A primeira está no fato de que os costureiros bolivianos não competem com os brasileiros no mercado de trabalho. Eles se concentram principalmente em pequenas fábricas e oficinas de costura, e não se encontram na construção civil e no emprego doméstico, como é o caso da Argentina. Além do mais, as oficinas em que trabalham os bolivianos ocupam uma posição específica no setor da confecção, atendendo rapidamente as demandas das lojas. Com efeito, essas oficinas têm a capacidade de mobilizar uma mão de obra capaz de produzir rapidamente as quantias requeridas pelo comércio num segmento da economia caracterizado por ciclos produtivos curtos. A produtividade maior dessas oficinas se deve ao ritmo de trabalho mais intenso e ao custo menor do que nas fábricas que empregam costureiros brasileiros, mais sensíveis ao respeito do direito do trabalho e momentos de folgas regulares. A capacidade de reação das oficinas de costura às lojas de roupa também supõe a proximidade da zona de produção com a zona de comércio, o que explica a forte concentração de bolivianos nos bairros centrais, próximo do Brás e do Bom Retiro nos quais varejistas das regiões Sudeste e Sul se aprovisionam. Por todas essas razões, os migrantes bolivianos têm uma inserção no mercado de trabalho que é essencial ao funcionamento da indústria do vestuário e não desperta inveja nenhuma entre os brasileiros. “Eu não gostaria de trabalhar em oficina de costura. Eu não sou escrava. Lógico, que a escravidão acabou no Brasil há muitos anos atrás, mas minha avó, ou minha bisavó, foi escrava mesmo. Trabalhar em oficina de costura? Eu? Jamais! Eu acho melhor ganhar uma merrequinha. Eu não vou ser escravizada”. (Mária das Graças, 35 anos, faxineira). “Eu não sou boliviano, eu sou brasileiro. Eu gosto de assistir meu jogo, eu gosto de tomar cerveja, eu gosto de folgar. Eu não estou a fim de ter a vida deles, eu não gosto dessa vida, é só trabalho, trabalho, trabalho”. (Marcos, 43 anos, mecânico). (VIDAL, 2012, p. 102-103).

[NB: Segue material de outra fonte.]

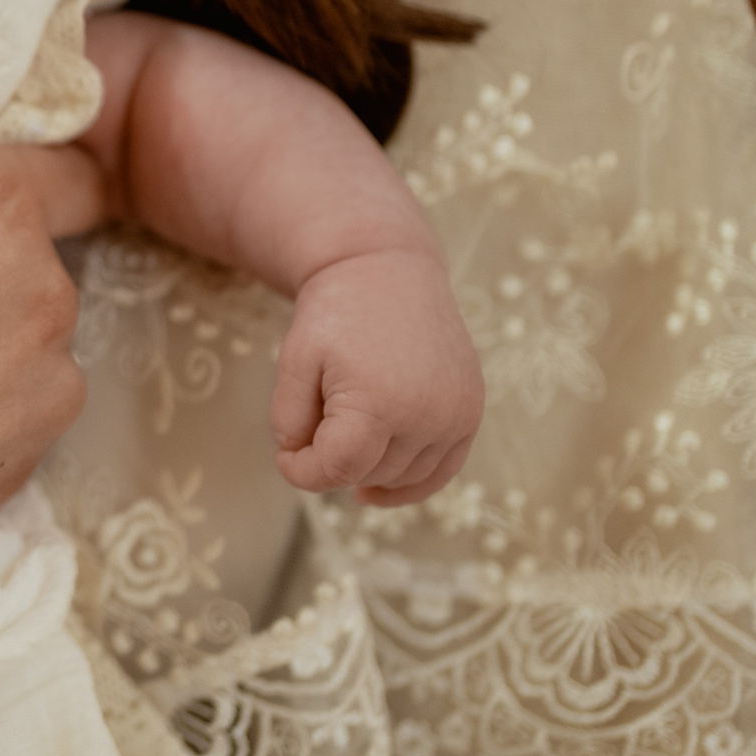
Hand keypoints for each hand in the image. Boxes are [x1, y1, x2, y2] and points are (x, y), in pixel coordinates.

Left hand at [269, 246, 482, 505]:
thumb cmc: (335, 314)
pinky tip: (373, 486)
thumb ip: (289, 420)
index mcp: (381, 403)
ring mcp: (458, 416)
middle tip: (316, 420)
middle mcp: (430, 416)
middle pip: (368, 474)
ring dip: (368, 467)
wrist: (387, 269)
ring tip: (347, 425)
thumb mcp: (294, 361)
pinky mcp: (470, 413)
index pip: (338, 469)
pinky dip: (408, 484)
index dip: (302, 471)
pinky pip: (441, 472)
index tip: (285, 456)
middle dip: (334, 459)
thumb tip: (303, 464)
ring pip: (402, 478)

Dessa maneira, os brasileiros da região central de São Paulo parecem não competir com os bolivianos no nicho econômico em que estão inseridos. Além disso, normalmente demonstram uma visão de que a vida deles é melhor que a dos bolivianos, pois não são explorados e possuem mais direitos que eles. Todavia, os enxergam positivamente como pessoas trabalhadoras, discretas e reservadas, o que pode enfatizar a falta de interação além do mero contato visual.

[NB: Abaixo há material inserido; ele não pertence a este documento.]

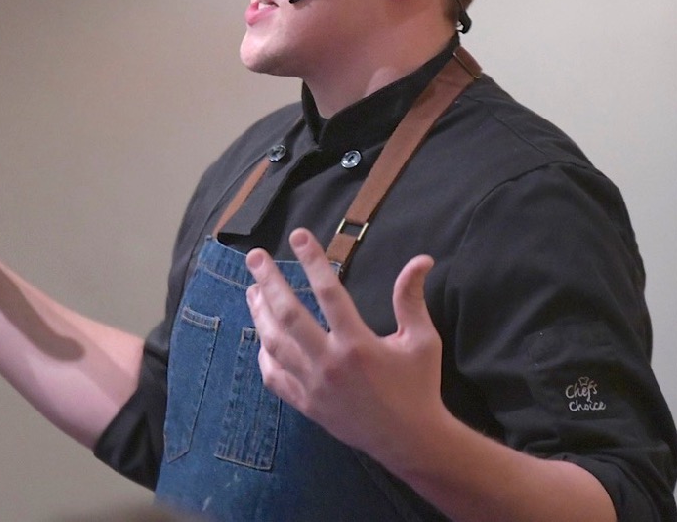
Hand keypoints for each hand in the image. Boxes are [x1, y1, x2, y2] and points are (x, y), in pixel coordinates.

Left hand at [245, 228, 445, 460]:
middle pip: (288, 314)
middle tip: (254, 257)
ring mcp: (313, 386)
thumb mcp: (423, 340)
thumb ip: (412, 298)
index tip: (298, 235)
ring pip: (274, 343)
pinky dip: (263, 354)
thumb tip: (421, 259)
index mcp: (358, 344)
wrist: (410, 442)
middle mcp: (329, 363)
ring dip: (260, 313)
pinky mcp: (305, 404)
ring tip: (253, 289)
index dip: (312, 260)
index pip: (328, 292)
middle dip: (268, 281)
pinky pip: (273, 376)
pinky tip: (261, 334)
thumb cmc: (418, 386)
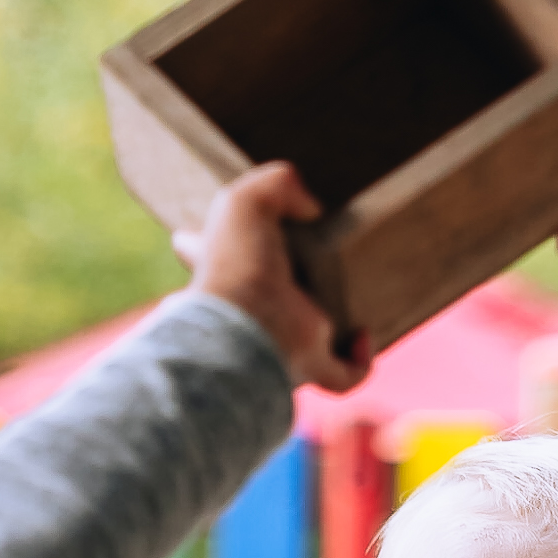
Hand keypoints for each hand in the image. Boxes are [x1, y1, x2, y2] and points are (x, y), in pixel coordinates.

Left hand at [175, 162, 371, 393]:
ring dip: (326, 324)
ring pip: (299, 337)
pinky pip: (342, 373)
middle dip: (275, 281)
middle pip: (251, 294)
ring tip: (347, 295)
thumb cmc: (238, 265)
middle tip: (305, 259)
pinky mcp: (311, 364)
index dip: (197, 235)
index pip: (195, 245)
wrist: (250, 324)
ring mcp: (280, 341)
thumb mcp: (245, 201)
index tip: (198, 226)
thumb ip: (276, 183)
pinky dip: (359, 359)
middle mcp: (246, 310)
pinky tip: (363, 334)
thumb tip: (310, 206)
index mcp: (220, 269)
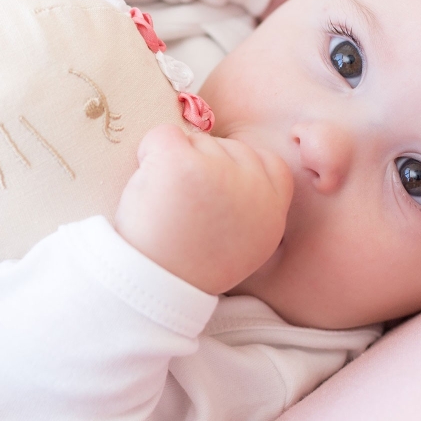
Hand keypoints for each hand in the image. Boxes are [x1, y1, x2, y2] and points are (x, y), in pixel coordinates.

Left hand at [114, 125, 292, 296]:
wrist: (153, 286)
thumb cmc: (188, 267)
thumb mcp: (243, 246)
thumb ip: (253, 209)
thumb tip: (236, 172)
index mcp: (272, 212)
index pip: (270, 164)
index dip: (235, 171)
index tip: (212, 196)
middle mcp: (254, 189)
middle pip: (226, 147)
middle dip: (202, 168)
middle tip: (184, 212)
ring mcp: (218, 172)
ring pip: (195, 141)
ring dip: (173, 166)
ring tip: (167, 208)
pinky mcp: (182, 163)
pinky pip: (163, 135)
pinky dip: (149, 153)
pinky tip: (149, 187)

Assim, a região central de São Paulo tem sido um dos principais locais de residência da coletividade boliviana. Entretanto, apesar dos consideráveis números de imigrantes

bolivianos, alocados em um nicho econômico específico, o contato com os brasileiros da mesma região, nordestinos, paulistanos, descendentes de outros imigrantes, ainda pode ser considerado superficial, apesar de grande, e, se não é dotado de xenofobia, também não é desprovido de preconceito e estigmatização.